◆ Exercise prompt: Please say who plays Laure's mother, according to the Tomboy review.

◆ Provided text:

◇ ◇ ◇ ◇

Tomboy (2011)


Written and directed by Celine Sciamma, Tomboy is an effective, and affecting, look at the innocence of children and how they sometimes end up muddling through life while they decide whether or not they like the fit of their exterior physical form.

Zoe Heran plays Laure, a 10-year old girl who isn’t offended when local kids mistake her for a boy. In fact, she happily goes along with it and enjoys the rougher play and being picked for the football team, etc. But can she keep up the ruse for as long as she needs/wants to?

Tomboy really does a good job of taking an interesting and thought-provoking central idea and filtering it through the eyes of children to make it even easier for viewers to identify with. Despite a number of superficial improvements I wouldn’t mind being made (e.g. I’m not a fan of the big nose in the middle of my face), I’ve always felt pretty comfortable in my body. Not necessarily confident, but comfortable. This film serves as a reminder that there are many people who struggle internally every day with how their body makes them feel. It may be about transgender issues, which it deals with in a very effective and persuasive way, but it also, by default, gives viewers something to ponder about any form of self-identification.

Sciamma may be the guiding hand behind the camera, but she’s given some great assistance by Heran in the main role, supported by Jeanne Disson (as Lisa, a young girl who causes some further confusion for Laure), Malonn Levana (as Jeanne, Laure’s little sister) and Sophie Cattani (as Laure’s mother). There are also some male cast members, but this is a movie very much focused on the females, even while one tries to pass herself off as a male.

Nothing is flippantly dismissed or viewed judgmentally and, in fact, nothing is ever really made 100% unambiguous. Laure is a child going through a number of phases that children go through. Sometimes those childhood moments define who the adult will be and sometimes they’re forgotten hours later. Sometimes behaviour is symptomatic of so much more going on beneath the surface and sometimes it’s just a child being, well, childish.

Despite the different possible interpretations of certain scenes within the movie that doesn’t take anything away from the effectiveness of it all. It’s a sweet and emotional tale that may well have viewers thinking back fondly on their own childhoods and remembering a time before society decided what pigeonholes we were all supposed to reside in.

◇ ◇ ◇ ◇

◆ Dataset:
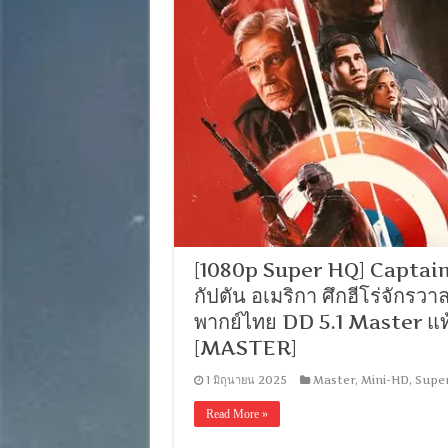
[1080p Super HQ] Captai
กัปตัน อเมริกา ศึกฮีโร่จักรว
พากย์ไทย DD 5.1 Master แท
[MASTER]
1 มิถุนายน 2025
Master
,
Mini-HD
,
Supe
Read More »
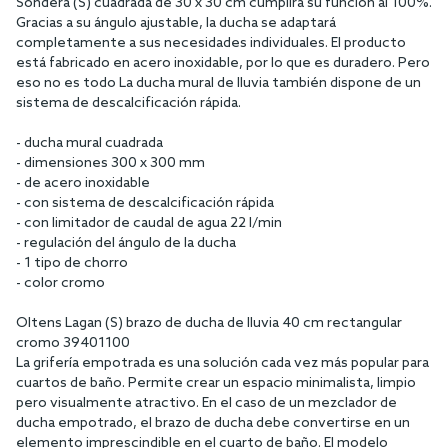
Descripción del producto
Ducha de lluvia Oltens Sondera (S) 30x30 cm cuadrada cromo
37003100
Regálese una ducha relajante y elija una ducha de lluvia que no
sólo acentuará el carácter de su cuarto de baño, sino que
también lo hará moderno y funcional. La ducha mural Oltens
Sondera (S) cuadrada de 30 x 30 cm cumplirá su función al 100%.
Gracias a su ángulo ajustable, la ducha se adaptará
completamente a sus necesidades individuales. El producto
está fabricado en acero inoxidable, por lo que es duradero. Pero
eso no es todo La ducha mural de lluvia también dispone de un
sistema de descalcificación rápida.
- ducha mural cuadrada
- dimensiones 300 x 300 mm
- de acero inoxidable
- con sistema de descalcificación rápida
- con limitador de caudal de agua 22 l/min
- regulación del ángulo de la ducha
- 1 tipo de chorro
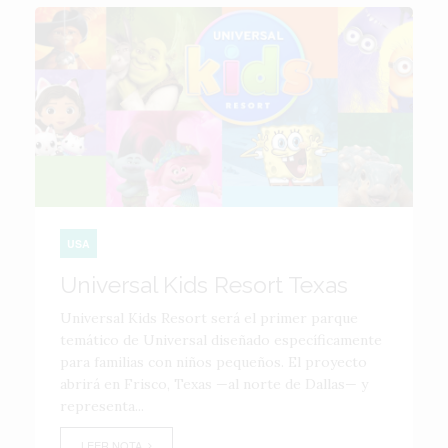
USA
Universal Kids Resort Texas
Universal Kids Resort será el primer parque
temático de Universal diseñado específicamente
para familias con niños pequeños. El proyecto
abrirá en Frisco, Texas —al norte de Dallas— y
representa...
LEER NOTA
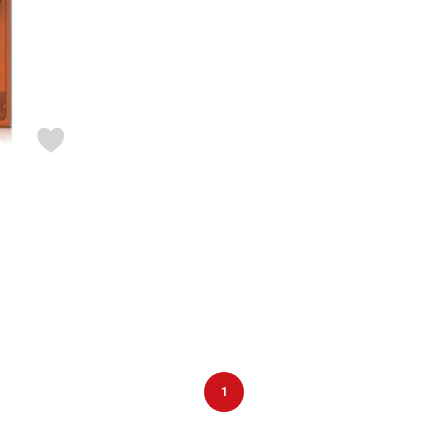
DTM オンラ
レコーディン
イン納品
グ機器
ジ
1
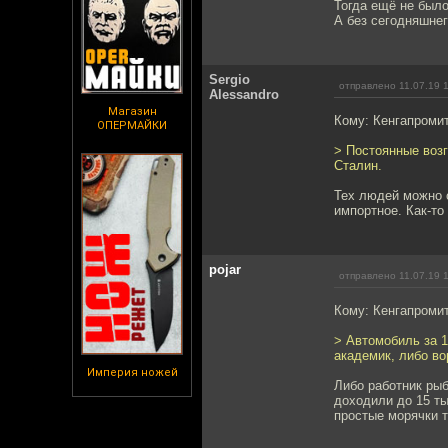
Тогда ещё не было
А без сегодняшнег
Sergio
отправлено 11.07.19 
Alessandro
Магазин
Кому: Кенгапроми
ОПЕРМАЙКИ
> Постоянные возг
Сталин.
Тех людей можно с
импортное. Как-то
pojar
отправлено 11.07.19 
Кому: Кенгапроми
> Автомобиль за 1
академик, либо во
Империя ножей
Либо работник рыб
доходили до 15 ты
простые морячки т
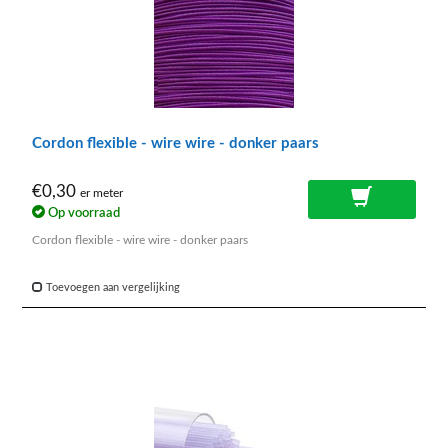
Cordon flexible - wire wire - donker paars
€0,30
er meter
Op voorraad
Cordon flexible - wire wire - donker paars
Toevoegen aan vergelijking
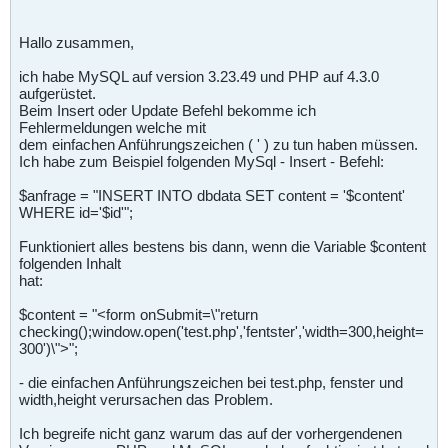
Hallo zusammen,
ich habe MySQL auf version 3.23.49 und PHP auf 4.3.0
aufgerüstet.
Beim Insert oder Update Befehl bekomme ich
Fehlermeldungen welche mit
dem einfachen Anführungszeichen ( ' ) zu tun haben müssen.
Ich habe zum Beispiel folgenden MySql - Insert - Befehl:
$anfrage = "INSERT INTO dbdata SET content = '$content'
WHERE id='$id'";
Funktioniert alles bestens bis dann, wenn die Variable $content
folgenden Inhalt
hat:
$content = "<form onSubmit=\"return
checking();window.open('test.php','fentster','width=300,height=
300')\">";
- die einfachen Anführungszeichen bei test.php, fenster und
width,height verursachen das Problem.
Ich begreife nicht ganz warum das auf der vorhergendenen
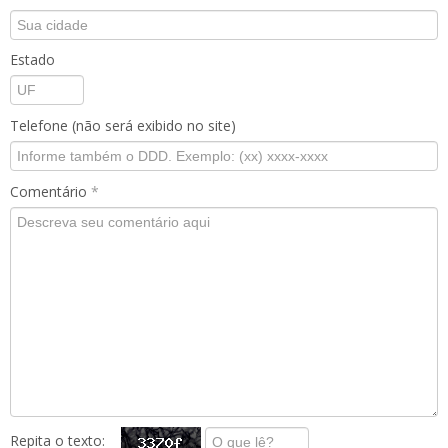
Estado
Telefone (não será exibido no site)
Comentário
*
Repita o texto:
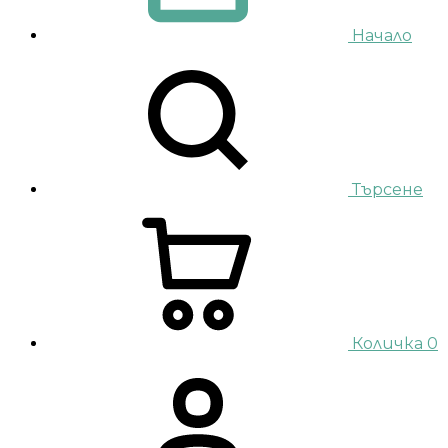
Начало
Търсене
Количка
0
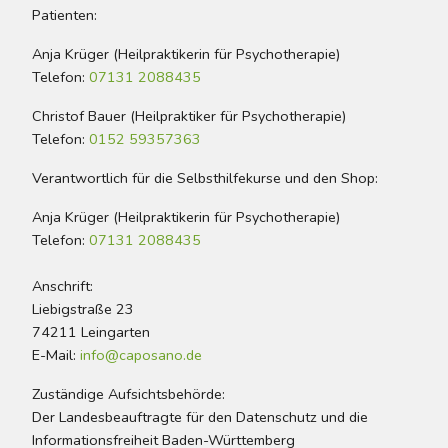
Patienten:
Anja Krüger (Heilpraktikerin für Psychotherapie)
Telefon:
07131 2088435
Christof Bauer (Heilpraktiker für Psychotherapie)
Telefon:
0152 59357363
Verantwortlich für die Selbsthilfekurse und den Shop:
Anja Krüger (Heilpraktikerin für Psychotherapie)
Telefon:
07131 2088435
Anschrift:
Liebigstraße 23
74211 Leingarten
E-Mail:
info@caposano.de
Zuständige Aufsichtsbehörde:
Der Landesbeauftragte für den Datenschutz und die
Informationsfreiheit Baden-Württemberg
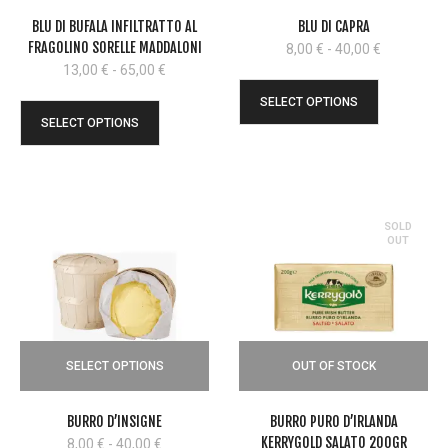
BLU DI BUFALA INFILTRATTO AL
BLU DI CAPRA
FRAGOLINO SORELLE MADDALONI
Fascia
8,00
€
-
40,00
€
di
Fascia
13,00
€
-
65,00
€
prezzo:
di
SELECT OPTIONS
da
prezzo:
SELECT OPTIONS
8,00 €
da
a
13,00 €
40,00 €
a
65,00 €
SOLD
OUT
SELECT OPTIONS
OUT OF STOCK
BURRO D’INSIGNE
BURRO PURO D’IRLANDA
KERRYGOLD SALATO 200GR
Fascia
8,00
€
-
40,00
€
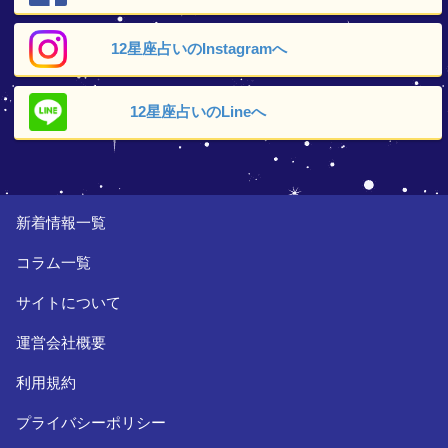
12星座占いの
Instagramへ
12星座占いの
Lineへ
新着情報一覧
コラム一覧
サイトについて
運営会社概要
利用規約
プライバシーポリシー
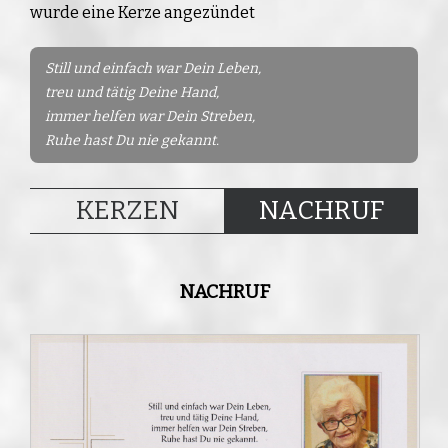
wurde eine Kerze angezündet
Still und einfach war Dein Leben,
treu und tätig Deine Hand,
immer helfen war Dein Streben,
Ruhe hast Du nie gekannt.
KERZEN
NACHRUF
NACHRUF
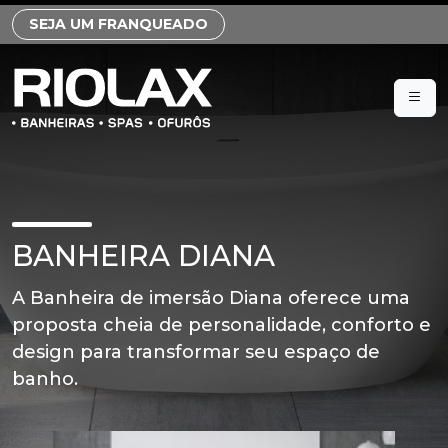
SEJA UM FRANQUEADO
BANHEIRA DIANA
A Banheira de imersão Diana oferece uma
proposta cheia de personalidade, conforto e
design para transformar seu espaço de
banho.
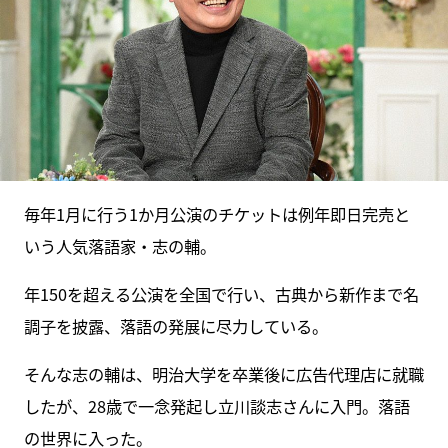
毎年1月に行う1か月公演のチケットは例年即日完売と
いう人気落語家・志の輔。
年150を超える公演を全国で行い、古典から新作まで名
調子を披露、落語の発展に尽力している。
そんな志の輔は、明治大学を卒業後に広告代理店に就職
したが、28歳で一念発起し立川談志さんに入門。落語
の世界に入った。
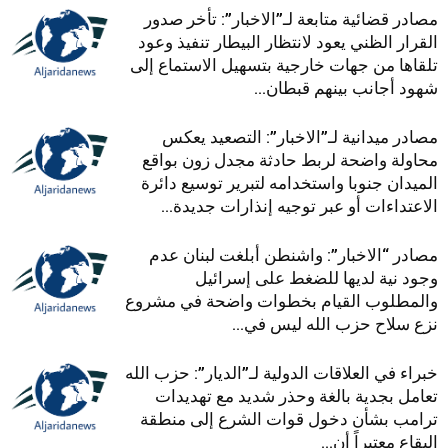
مصادر قضائية متابعة لـ”الاخبار”: تأخر صدور
القرار الظني يعود لانتظار البيطار تنفيذ وعود
تلقاها من جهات خارجية بتسهيل الاستماع إلى
شهود أجانب بينهم قبطان...
مصادر ميدانية لـ”الاخبار”: التصعيد يعكس
محاولة واضحة لربط حادثة مجدل زون بواقع
الميدان جنوبا واستخدامه لتبرير توسيع دائرة
الاعتداءات أو عبر توجيه إنذارات جديدة...
مصادر “الاخبار”: واشنطن أبلغت لبنان عدم
وجود نية لديها للضغط على إسرائيل
والمطلوب القيام بخطوات واضحة في مشروع
نزع سلاح حزب الله ليس في...
خبراء في العلاقات الدولية لـ”الديار”: حزب الله
تعامل بجدية بالغة وحذر شديد مع تهديدات
ترامب بشأن دخول قوات الشرع إلى منطقة
البقاع معتبراً أن...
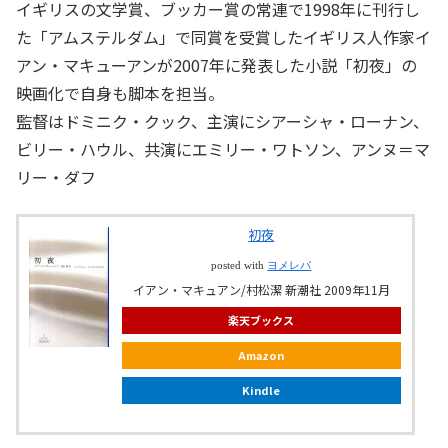
イギリスの文学賞、ブッカー賞の常連で1998年に刊行し
た「アムステルダム」で同賞を受賞したイギリス人作家イ
アン・マキューアンが2007年に発表した小説「初夜」の
映画化で自身も脚本を担当。
監督はドミニク・クック、主演にシアーシャ・ローナン、
ビリー・ハウル、共演にエミリー・ワトソン、アンヌ＝マ
リー・ダフ
初夜
posted with
ヨメレバ
イアン・マキュアン/村松潔 新潮社 2009年11月
楽天ブックス
Amazon
Kindle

◇ ◇ ◇ ◇

◆ Problem solution: Sophie Cattani